→ STATED EXERCISE 1
In the passage on the Korah narrative, what were the censers of the consumed rebels hammered into?
===============
Against the two hundred fifty who offered incense, the answer is fire: “there came out a fire from the LORD, and consumed the two hundred and fifty men that offered incense” (Numbers 16:35). The connection to the strange fire of Nadab and Abihu is exact and surely intended. The two hundred fifty had taken censers and offered incense before the LORD — a priestly act they had no warrant to perform — and the same fire that consumed the unauthorized offering of Aaron’s own sons consumes their unauthorized offering. The principle established at the very threshold of the priesthood is here applied to those who grasped at the priesthood from outside: the holy presence consumes the unauthorized approacher, whether he is a priest offering strange fire or a usurper offering incense he had no right to bring. Usurpation, in this aspect, is liturgical presumption committed by one who is not even a priest, and it draws the same answer.[^8]

The aftermath of the judgment makes its didactic purpose explicit, and this is the point of greatest importance for the argument. The censers of the consumed rebels, now hallowed by their use in the LORD’s presence, are commanded to be hammered into broad plates as a covering for the altar, “to be a memorial unto the children of Israel, that no stranger, which is not of the seed of Aaron, come near to offer incense before the LORD; that he be not as Korah, and as his company” (Numbers 16:38–40). The judgment is converted into a permanent teaching device, fixed upon the altar itself, so that every future generation of worshippers might see in the altar’s covering the warning against usurpation. The lesson is stated as the principle this paper has argued: no stranger, none not of the seed of Aaron, is to come near to offer incense, that he be not as Korah. The judgment exists to vindicate the principle of appointment, and the memorial exists to keep the vindication before the eyes of the people. Usurpation is answered not merely by the destruction of the usurpers but by the permanent inscription of the principle they denied.[^9]

There is a further dimension to the Korah narrative that confirms the centrality of appointment. After the judgment, when the people murmur against Moses and Aaron, a plague breaks out, and Aaron — the true, appointed priest — runs into the midst of the congregation with his censer and makes atonement, standing between the dead and the living until the plague is stayed (Numbers 16:46–48). The contrast is pointed. The same act, the offering of incense, that brought death upon the unauthorized rebels brings life through the authorized priest. The censer in the hand of the usurper is an instrument of judgment; the censer in the hand of the appointed priest is an instrument of atonement. The difference is entirely a matter of appointment. The narrative could not state more clearly that the legitimacy of the priestly act depends wholly upon the divine appointment of the one who performs it — that the same action is death in unauthorized hands and salvation in authorized ones.[^10] This confirmation is then sealed by the budding of Aaron’s rod, by which God settles the question of appointment definitively and “to take away their murmurings” against the chosen priesthood (Numbers 17:1–10).
===============
→ STATED EXERCISE 2
Rename "Semifinals" to "Semi-finals" in the dataset rows from the first one up to and including the line with "Éva Orbán | Event: Hammer". Give those lines again with everything else unchanged.

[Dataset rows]
===============
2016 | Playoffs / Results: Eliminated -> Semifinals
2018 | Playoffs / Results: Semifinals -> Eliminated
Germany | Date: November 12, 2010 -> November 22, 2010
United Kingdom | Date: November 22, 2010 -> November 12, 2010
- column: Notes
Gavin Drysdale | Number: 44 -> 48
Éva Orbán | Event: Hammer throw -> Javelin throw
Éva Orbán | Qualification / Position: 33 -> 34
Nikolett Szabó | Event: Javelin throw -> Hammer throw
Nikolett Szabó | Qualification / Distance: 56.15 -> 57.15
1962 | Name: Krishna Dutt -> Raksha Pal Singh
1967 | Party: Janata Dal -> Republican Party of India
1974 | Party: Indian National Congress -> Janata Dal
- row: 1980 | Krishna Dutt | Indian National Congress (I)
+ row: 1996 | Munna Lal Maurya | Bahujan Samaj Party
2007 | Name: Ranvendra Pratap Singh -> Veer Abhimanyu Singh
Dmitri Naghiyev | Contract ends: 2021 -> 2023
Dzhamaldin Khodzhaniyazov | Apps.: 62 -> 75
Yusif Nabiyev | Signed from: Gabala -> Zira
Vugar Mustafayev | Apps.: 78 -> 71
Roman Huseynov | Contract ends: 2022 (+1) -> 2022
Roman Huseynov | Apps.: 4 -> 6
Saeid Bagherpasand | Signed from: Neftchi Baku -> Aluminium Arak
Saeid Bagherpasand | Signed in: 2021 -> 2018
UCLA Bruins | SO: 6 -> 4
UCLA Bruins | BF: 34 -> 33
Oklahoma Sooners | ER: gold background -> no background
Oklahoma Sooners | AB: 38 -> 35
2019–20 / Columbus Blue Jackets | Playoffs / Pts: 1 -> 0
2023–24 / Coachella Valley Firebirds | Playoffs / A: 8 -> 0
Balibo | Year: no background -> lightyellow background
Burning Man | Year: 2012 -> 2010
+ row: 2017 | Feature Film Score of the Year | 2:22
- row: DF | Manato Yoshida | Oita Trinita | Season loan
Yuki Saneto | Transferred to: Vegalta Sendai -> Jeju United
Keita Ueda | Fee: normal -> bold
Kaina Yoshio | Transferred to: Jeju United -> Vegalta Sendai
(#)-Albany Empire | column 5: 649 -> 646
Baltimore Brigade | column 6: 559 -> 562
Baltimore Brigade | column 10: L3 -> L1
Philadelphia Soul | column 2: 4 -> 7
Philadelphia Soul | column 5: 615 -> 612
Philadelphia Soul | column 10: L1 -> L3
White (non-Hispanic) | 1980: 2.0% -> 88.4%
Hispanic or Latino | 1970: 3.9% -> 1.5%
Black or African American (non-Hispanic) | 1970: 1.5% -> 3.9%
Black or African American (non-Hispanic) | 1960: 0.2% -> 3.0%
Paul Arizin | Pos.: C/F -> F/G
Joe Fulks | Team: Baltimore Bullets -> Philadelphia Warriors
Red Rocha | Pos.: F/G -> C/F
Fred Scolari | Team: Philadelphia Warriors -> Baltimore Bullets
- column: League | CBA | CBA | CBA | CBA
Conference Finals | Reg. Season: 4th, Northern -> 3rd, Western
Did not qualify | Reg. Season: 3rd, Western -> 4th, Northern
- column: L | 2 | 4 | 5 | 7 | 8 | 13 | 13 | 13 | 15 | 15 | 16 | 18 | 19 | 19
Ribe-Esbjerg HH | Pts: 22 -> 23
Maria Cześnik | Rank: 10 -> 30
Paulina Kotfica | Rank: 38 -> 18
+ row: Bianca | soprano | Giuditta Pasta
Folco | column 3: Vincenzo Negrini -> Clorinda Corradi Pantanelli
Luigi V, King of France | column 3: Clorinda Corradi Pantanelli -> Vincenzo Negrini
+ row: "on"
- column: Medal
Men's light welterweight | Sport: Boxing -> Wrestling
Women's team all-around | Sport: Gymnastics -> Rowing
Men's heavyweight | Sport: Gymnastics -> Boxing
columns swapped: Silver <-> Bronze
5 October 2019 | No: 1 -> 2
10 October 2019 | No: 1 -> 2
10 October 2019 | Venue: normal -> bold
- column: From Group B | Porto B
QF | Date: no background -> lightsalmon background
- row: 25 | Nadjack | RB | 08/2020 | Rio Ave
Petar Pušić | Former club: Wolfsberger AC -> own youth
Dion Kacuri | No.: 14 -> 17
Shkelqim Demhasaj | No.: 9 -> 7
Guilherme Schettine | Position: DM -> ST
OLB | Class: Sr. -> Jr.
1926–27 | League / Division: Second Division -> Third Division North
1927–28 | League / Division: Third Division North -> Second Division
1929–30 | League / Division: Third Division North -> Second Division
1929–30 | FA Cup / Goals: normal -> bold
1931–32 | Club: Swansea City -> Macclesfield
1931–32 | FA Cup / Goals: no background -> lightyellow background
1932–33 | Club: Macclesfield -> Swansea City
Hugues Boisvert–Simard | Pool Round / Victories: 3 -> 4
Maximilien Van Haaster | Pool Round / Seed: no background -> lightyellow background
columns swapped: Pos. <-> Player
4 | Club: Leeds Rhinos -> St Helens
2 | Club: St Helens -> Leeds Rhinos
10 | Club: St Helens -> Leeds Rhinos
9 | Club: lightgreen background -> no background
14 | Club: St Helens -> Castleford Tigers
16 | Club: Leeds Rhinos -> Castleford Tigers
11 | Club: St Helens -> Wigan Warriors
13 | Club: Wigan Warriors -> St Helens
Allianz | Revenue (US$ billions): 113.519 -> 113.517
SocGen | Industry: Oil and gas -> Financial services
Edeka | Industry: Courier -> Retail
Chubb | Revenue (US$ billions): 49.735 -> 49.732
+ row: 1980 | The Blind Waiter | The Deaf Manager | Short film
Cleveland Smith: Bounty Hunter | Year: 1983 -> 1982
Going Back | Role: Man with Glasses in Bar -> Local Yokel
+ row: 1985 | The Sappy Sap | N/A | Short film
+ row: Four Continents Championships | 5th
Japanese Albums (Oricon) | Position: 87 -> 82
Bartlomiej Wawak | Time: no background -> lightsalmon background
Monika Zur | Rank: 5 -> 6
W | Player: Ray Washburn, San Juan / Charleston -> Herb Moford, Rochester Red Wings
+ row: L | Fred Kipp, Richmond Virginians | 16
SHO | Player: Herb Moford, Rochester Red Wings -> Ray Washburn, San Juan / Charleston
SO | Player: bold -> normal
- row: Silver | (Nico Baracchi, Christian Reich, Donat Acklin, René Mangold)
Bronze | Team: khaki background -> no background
===============
→ WRITTEN SOLUTION 1
They were hammered into broad plates as a covering for the altar.

→ WRITTEN SOLUTION 2
2016 | Playoffs / Results: Eliminated -> Semi-finals
2018 | Playoffs / Results: Semi-finals -> Eliminated
Germany | Date: November 12, 2010 -> November 22, 2010
United Kingdom | Date: November 22, 2010 -> November 12, 2010
- column: Notes
Gavin Drysdale | Number: 44 -> 48
Éva Orbán | Event: Hammer throw -> Javelin throw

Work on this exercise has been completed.